Bishop-Jenkins says her group, which claims more than a hundred victim family members in 22 states, was launched largely in response to what she describes as "offender advocate propaganda" that tends to present juvie lifers as victims rather than dangerous criminals. She praises Iowa governor Branstad's effort to head off resentencing hearings by commuting the sentences of that state's juvenile lifers to sixty-year terms.
"He saved the state a load of money, and the victim families a ton of agony," she says. "There's a false hope here that's been generated by the offender advocates. Assuming they are guilty of horrific crimes, which most of them are, then even if they go through a resentencing process, almost all of them are going to be serving life in prison anyway. Some people will probably obtain some sentencing relief who deserve it, but very few sentences are going to be changed to any significant degree. All of them have already been through multiple levels of due process."
Other observers, though, expect the Iowa commutations to face legal challenges, because the process doesn't take into account the individual circumstances of each defendant. "Our position is that every one of the Colorado LWOPs should get a new sentencing hearing," says Dvorchak. "Obviously, the court is going to look at the nature of the crime and the participant's involvement."
Yet the Colorado Court of Appeals has so far sent out mixed signals about how it's going to interpret the Miller decision. Dvorchak recently won an appeal on behalf of Michael Tate — who, at sixteen, was involved in a break-in at a friend's house that ended in homicide and a felony-murder conviction ["Killer Instinct," September 20, 2007]. A three-judge panel agreed that Tate's LWOP sentence is unconstitutional and ordered that he should be resentenced by the trial court, without specifying what that sentence might be. But the Tate decision is unpublished, which means it has no value as precedent. In a published opinion, another appeals panel ruled that a different LWOP defendant should be resentenced to forty years, with the possibility of parole to follow. That's consistent with the current sentencing scheme; in 2006, state lawmakers changed the maximum sentence for juveniles to forty-to-life. A third recent decision also indicates that an LWOP sentence can "roll over" to forty calendar years without a new hearing.

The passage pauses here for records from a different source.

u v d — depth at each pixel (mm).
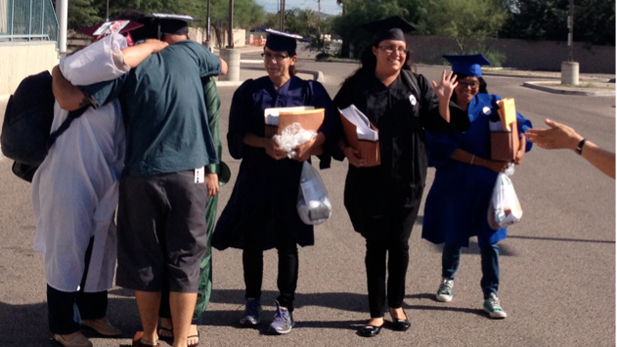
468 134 4945
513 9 49281
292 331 4621
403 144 4445
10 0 16688
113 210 4102
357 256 6258
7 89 15914
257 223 4539
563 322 4871
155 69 3861
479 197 4938
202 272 4297
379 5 49094
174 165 3842
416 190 4500
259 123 4500
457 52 47938
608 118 18609
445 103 4344
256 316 4695
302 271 5820
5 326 4504
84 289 4156
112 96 3842
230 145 4551
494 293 4977
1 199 7762
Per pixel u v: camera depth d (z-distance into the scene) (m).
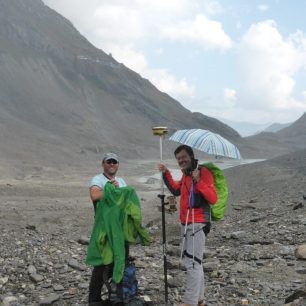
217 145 6.60
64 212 26.41
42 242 13.13
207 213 6.72
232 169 72.81
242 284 8.36
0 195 38.09
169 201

Those rulings will probably be appealed, giving the Colorado Supreme Court an opportunity to weigh in. Some of the LWOP boys may already be pushing middle age in prison, but it's still early in the long court process of deciding their ultimate fates.
Juveniles tend to have a more difficult time adjusting to prison life than older offenders. Johnson's initiation began in the Arapahoe County jail, when two large cellmates told him they would "toughen him up" for the journey ahead. They proceeded to punch and kick him repeatedly.
In prison he found more compassionate mentors, savvy inmates who schooled him in doing his own time and avoiding predators, gangs and debt. One was Kurt Pichon, who now works in outreach programs with at-risk youth in Colorado Springs and runs a company called XKon Research, which assists prisoners in transitioning back to society.
"Jeff was a doe in the headlights," Pichon recalls. But Johnson's youth and honesty also made him a highly effective speaker, in a scared-straight type of program called SHAPEUP that sought to keep young offenders out of prison. "He was one of the best we ever had," Pichon adds, "and he saved a lot of kids' lives."
Gary Flakes, who went into the prison system at sixteen and served twelve years for criminally negligent homicide, says that Johnson matured into a respected inmate who worked behind the scenes to defuse conflicts. "He's always been a standup individual, no matter if you're white or black," says Flakes — who, like Pichon, now counsels at-risk youth in Colorado Springs. "I have seen him working to prevent full-out gang fights in prison. This is something I know personally. The majority of those who went in as kids, you will find they are totally different individuals now. Like JJ."